Segment Open

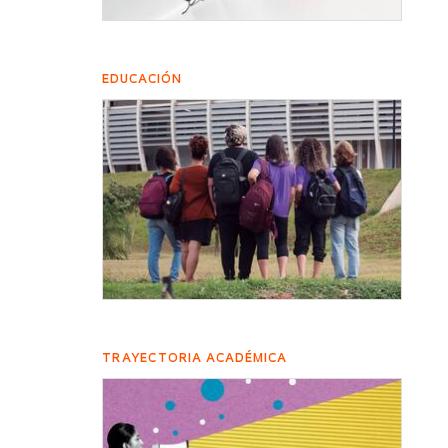
EDUCACIÓN
TRAYECTORIA ACADÉMICA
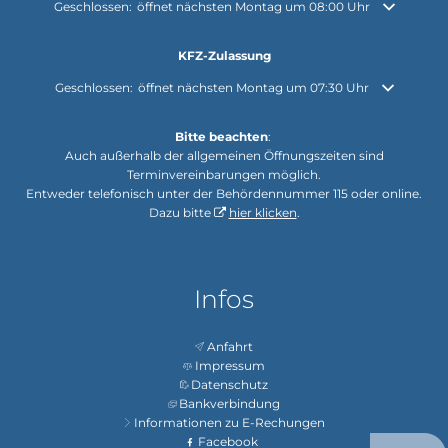
Klicken, um weitere Öffnungs- oder Schließzeiten auszublenden
Geschlossen:
öffnet nächsten Montag um 08:00 Uhr
KFZ-Zulassung
Klicken, um weitere Öffnungs- oder Schließzeiten auszublenden
Geschlossen:
öffnet nächsten Montag um 07:30 Uhr
Bitte beachten
:
Auch außerhalb der allgemeinen Öffnungszeiten sind
Terminvereinbarungen möglich.
Entweder telefonisch unter der Behördennummer 115 oder online.
Dazu bitte
hier klicken
.
Infos
Anfahrt
Impressum
Datenschutz
Bankverbindung
Informationen zu E-Rechungen
Facebook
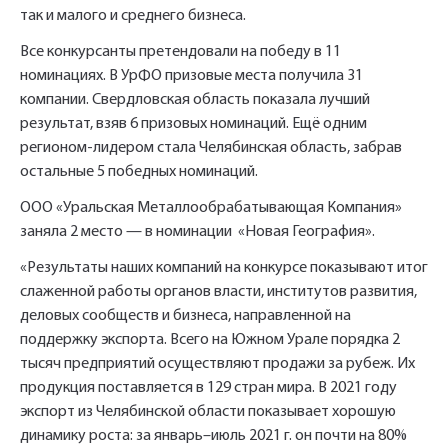
так и малого и среднего бизнеса.
Все конкурсанты претендовали на победу в 11
Имя*
номинациях. В УрФО призовые места получила 31
Наименование и количество интересуемой продукции.
компании. Свердловская область показала лучший
результат, взяв 6 призовых номинаций. Ещё одним
регионом-лидером стала Челябинская область, забрав
Телефон*
остальные 5 победных номинаций.
Ссылка для подтверждения
регистрации отправлена на указанный
ООО «Уральская Металлообрабатывающая Компания»
вами почтовый адрес. Перейдите по
Ваш заказ будет обработан нами в
заняла 2 место — в номинации «Новая География».
Отправить
Отправить
ссылке подтверждения в течении 3
Ваша заявка будет обработана
ближайшее время
«Результаты наших компаний на конкурсе показывают итог
нами в ближайшее время
дней.
слаженной работы органов власти, институтов развития,
Нажимая на кнопку «Отправить» вы
Нажимая на кнопку «Отправить» вы
деловых сообществ и бизнеса, направленной на
автоматически соглашаетесь с
автоматически соглашаетесь с
«Политикой
«Политикой
поддержку экспорта. Всего на Южном Урале порядка 2
конфиденциальности»
конфиденциальности»
тысяч предприятий осуществляют продажи за рубеж. Их
продукция поставляется в 129 стран мира. В 2021 году
экспорт из Челябинской области показывает хорошую
динамику роста: за январь–июль 2021 г. он почти на 80%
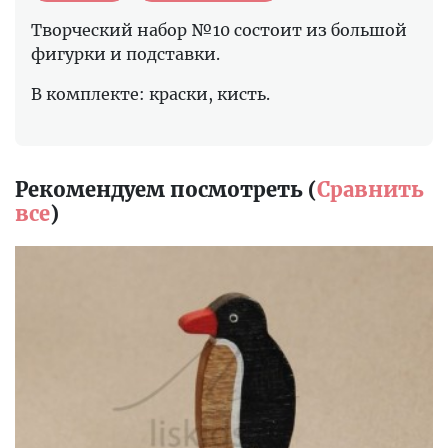
Творческий набор №10 состоит из большой
фигурки и подставки.
В комплекте: краски, кисть.
Рекомендуем посмотреть (
Сравнить
все
)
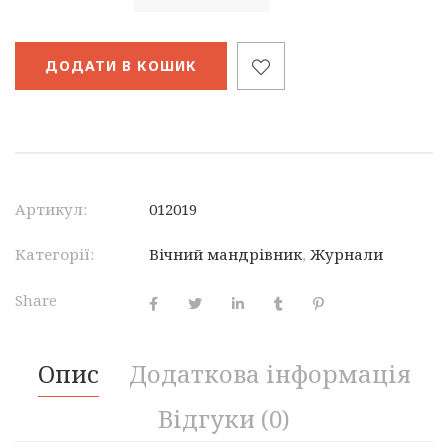
ДОДАТИ В КОШИК
Артикул:
012019
Категорії:
Вічний мандрівник
,
Журнали
Share
Опис
Додаткова інформація
Відгуки (0)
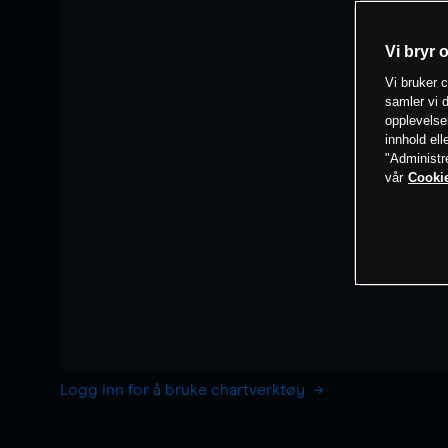
Vi bryr 
Vi bruker c
samler vi d
opplevelse
innhold ell
"Administr
vår
Cookie
Logg inn for å bruke chartverktøy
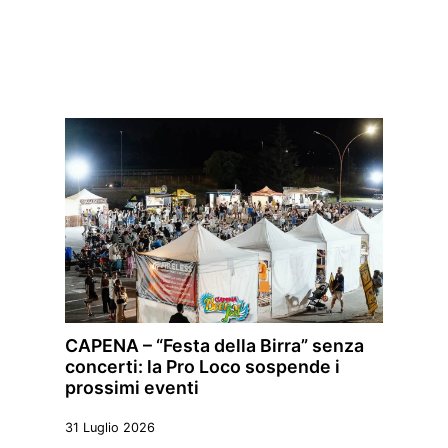
CAPENA – “Festa della Birra” senza
concerti: la Pro Loco sospende i
prossimi eventi
31 Luglio 2026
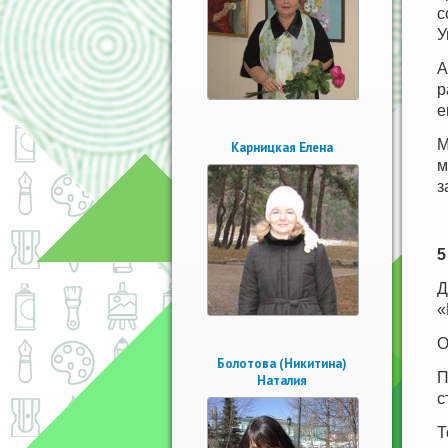
с
У
А
р
е
М
Карницкая Елена
м
з
5
Д
«
О
Болотова (Никитина)
П
Наталия
с
Т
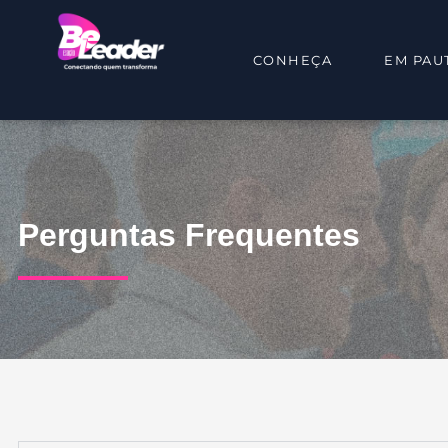
Ir
para
o
CONHEÇA
EM PAU
conteúdo
Perguntas Frequentes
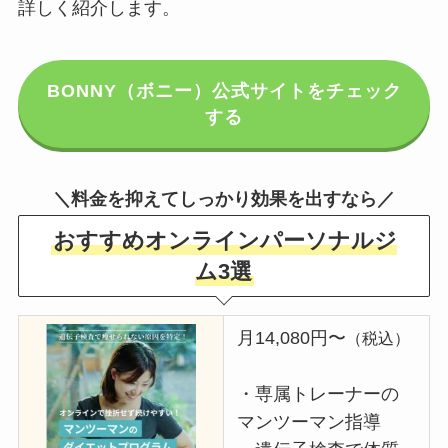
詳しく紹介します。
BONNY（ボニー）公式サイトをチェック
する
＼料金を抑えてしっかり効果を出すなら／
おすすめオンラインパーソナルジ
ム3選
月14,080円〜
（税込）
・専属トレーナーの
マンツーマン指導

Segment Closed

◆ Problem requirements ◆
Take the records from their first line through the line containing "Ваш заказ будет обработан нами в" and please return exactly those lines, both ends included, minus the pictures.

◆ Reply to the exercise ◆
EDUCACIÓN
TRAYECTORIA ACADÉMICA
Klicken, um weitere Öffnungs- oder Schließzeiten auszublenden
Geschlossen:
öffnet nächsten Montag um 08:00 Uhr
KFZ-Zulassung
Klicken, um weitere Öffnungs- oder Schließzeiten auszublenden
Geschlossen:
öffnet nächsten Montag um 07:30 Uhr
Bitte beachten
:
Auch außerhalb der allgemeinen Öffnungszeiten sind
Terminvereinbarungen möglich.
Entweder telefonisch unter der Behördennummer 115 oder online.
Dazu bitte
hier klicken
.
Infos
Anfahrt
Impressum
Datenschutz
Bankverbindung
Informationen zu E-Rechungen
Facebook
так и малого и среднего бизнеса.
Все конкурсанты претендовали на победу в 11
Имя*
номинациях. В УрФО призовые места получила 31
Наименование и количество интересуемой продукции.
компании. Свердловская область показала лучший
результат, взяв 6 призовых номинаций. Ещё одним
регионом-лидером стала Челябинская область, забрав
Телефон*
остальные 5 победных номинаций.
Ссылка для подтверждения
регистрации отправлена на указанный
ООО «Уральская Металлообрабатывающая Компания»
вами почтовый адрес. Перейдите по
Ваш заказ будет обработан нами в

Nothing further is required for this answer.